Tetrameres fissispina (Diesing, 1861)

    • Species Name: Tetrameres fissispina (Diesing, 1861)
    • Synonyms: None
    • Taxonomy: (Diesing, 1861) Animalia, Nematoda, Secernentea, Spirurida, Tetrameridae, Tetrameres fissispina
    • Description: "Male: Body length 3-6mm, body width 0.14-0.2 mm. Longitudinal rows of cuticular spines present. Anterior end with lateral cuticular appendages. Buccal capsule 0.02-0.03mm long and 0.009-0.013mm in diameter. Cervical papillae asymmetrical, 0.14-0.16mm from anterior end. Oesophagus 0.79-1.44mm long with muscular part 0.32-0.45mm and glandular 0.47-0.76mm long. Nerve ring 0.18-0.245mm and excretory pore 0.225-0.27mm from anterior end. Long spicule 0.28-0.49mm long, short spicule 0.09-0.2mm long. Tail 0.21-0.265 mm long with conical appendage about 0.01 mm long and provided with spines. Female: Body length 1.58-6.0mm, maximum body width 0.96-3.6mm. Buccal capsule 0.018-0.023mm long. Oesophagus 1.2-1.49mm long, with muscular part 0.21-0.315 mm long and glandular part 0.97-1.23mm long. Cervical papillae 0.11mm and nerve ring 0.13-0.185mm from anterior end. Tail 0.07-0.175mm long. Vulva 0.1-0.41mm from posterior end. Eggs 0.03-0.06 x 0.025-0.035mm" (Rysavy and Ryzhikov, 1978).

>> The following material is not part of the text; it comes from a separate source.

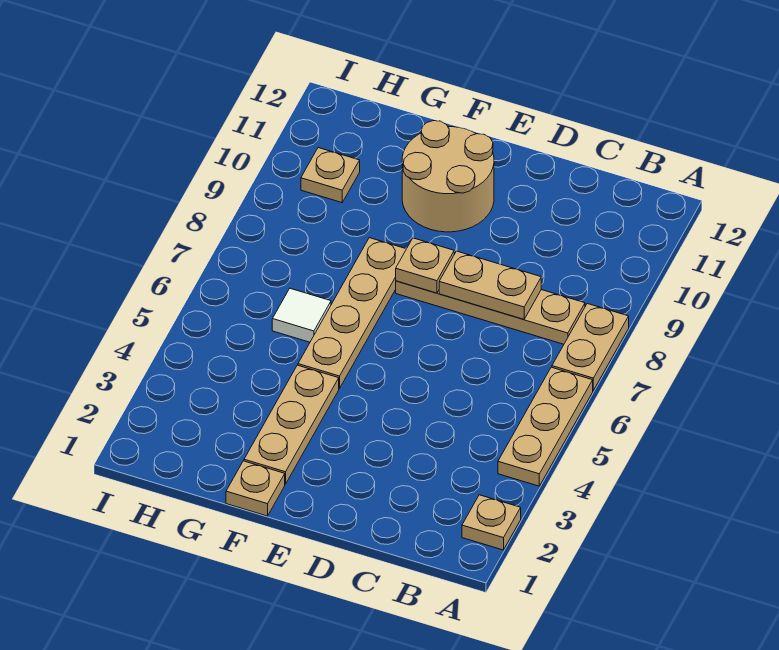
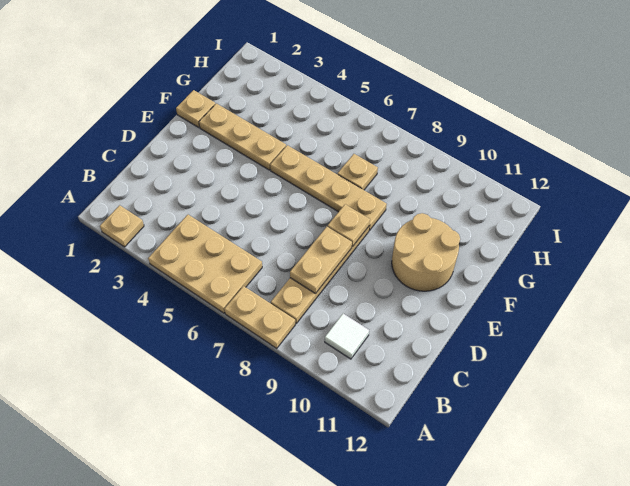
tan 1x3 plate [498,367,593,486] -> tan 2x3 plate [148,215,262,313]
white 1x1 tile [272,288,331,342] -> white 1x1 tile moved to [325,314,369,359]
tan 1x1 plate [301,148,360,203] -> tan 1x1 plate moved to [337,154,378,190]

    • Life Cycle: “The life cycle is indirect involving an arthropod intermediate host. Eggs once passed with droppings hatch and are swallowed by intermediate hosts which are water crustaceans, Daphnia pulex, and Gammarus pulex. The final host acquires the infection following ingestion of the infected intermediate host. Immediately following ingestion, the male and female parasites migrate to the proventriculus where they embed in the glands. After copulation males migrate to the lumen and die” (Kamil et al., 2011).
    • Sources: Rysavy, B. and Ryzhikov, K.M. 1978. Helminths of Fish-Eating Birds of the Palaearctic Region: Nematoda. p. 216.
    • Kamil, S.A., Darzi, M.M., Mir, M.S., Shah, S.A., Shah, S.N. and Khan, F.A. 2011. Tetrameres Fissispina Infection in Ducks from Bandipora Area of Kashmir Valley. Israel Journal of Veterinary Medicine. Vol. 66, No. 2.